Legislative Democrats contend any excess should be funneled into needs like universities, K-12 education and even fixing state roads. Still, with the state having more money than it needs, there is a push to return at least some of that to taxpayers.

David Lujan, director of the progressive-leaning Arizona Center for Economic Progress, said if that’s going to happen the state should look at one-time rebates. He said the volatility of the economy — the state began the current fiscal year $1 billion in the hole — makes taking that much out of the revenue stream ill advised.

But for many Arizonans, the question will be who benefits.

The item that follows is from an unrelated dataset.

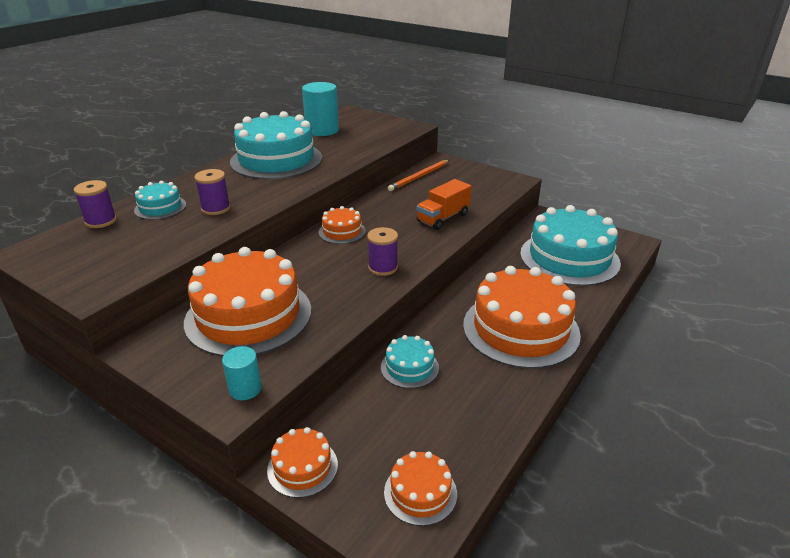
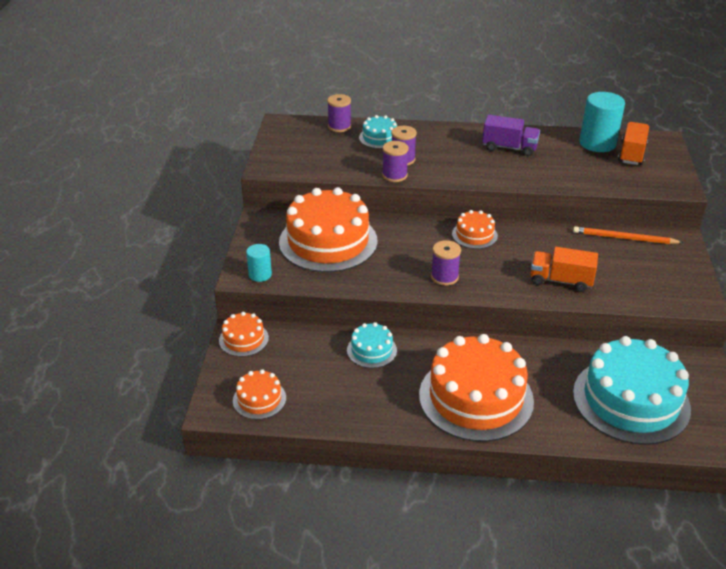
camera: 60 degrees right, 5 degrees up
turquoise cake [230,111,322,180] -> purple truck [482,115,540,156]
none -> purple spool [382,141,409,182]
none -> orange truck [618,122,649,165]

Even gubernatorial press aide C.J. Karamargin said that about 60% of the tax cut would flow to the bottom 95% of the taxpayers, meaning the top 5% will divide up the other 40%. And he claimed that the bottom 20% of taxpayers receive the same relative tax cut as the top 1%.

Karamargin, however, offered no supporting documentation.

“You have our statement,” he said. “Our statement speaks for itself.”

By contrast, the Institute on Taxation and Economic Policy, using data from the Department of Revenue, had details. And they paint a somewhat different picture.

It figures the bottom 20% of taxpayers — those with incomes of less than $21,000 a year — will see a tax break of just $1. And for those in the second lowest 20%, meaning up to $40,000, ITEP figures a $7 tax cut.

The real money starts in the $64,000 to $108,000 range where ITEP figures the average tax cut would be $146. By contrast, Karamargin — again, with nothing to back his numbers — claims a family of four making $100,000 a year would get an extra $338 a year to spend.

By definition, the people who pay the most are the ones, because they owe the most, are who benefit the most from that flat 2.5% rate and the 4.5% total cap with any surcharge. But the ITEP study suggests they’re getting more than their fair share.

For example, it figures that those in the $40,000 to $64,000 income range will get a tax break of $66, equal to 0.1% of their income.

The 4% of Arizonans earning from $224,000 to $512,000 a year will see an average $2,644 tax break equal to 0.8% of their income. And ITEP figures those above that — the top 1% — will get an average break of nearly $26,000, or 1.8% of their income.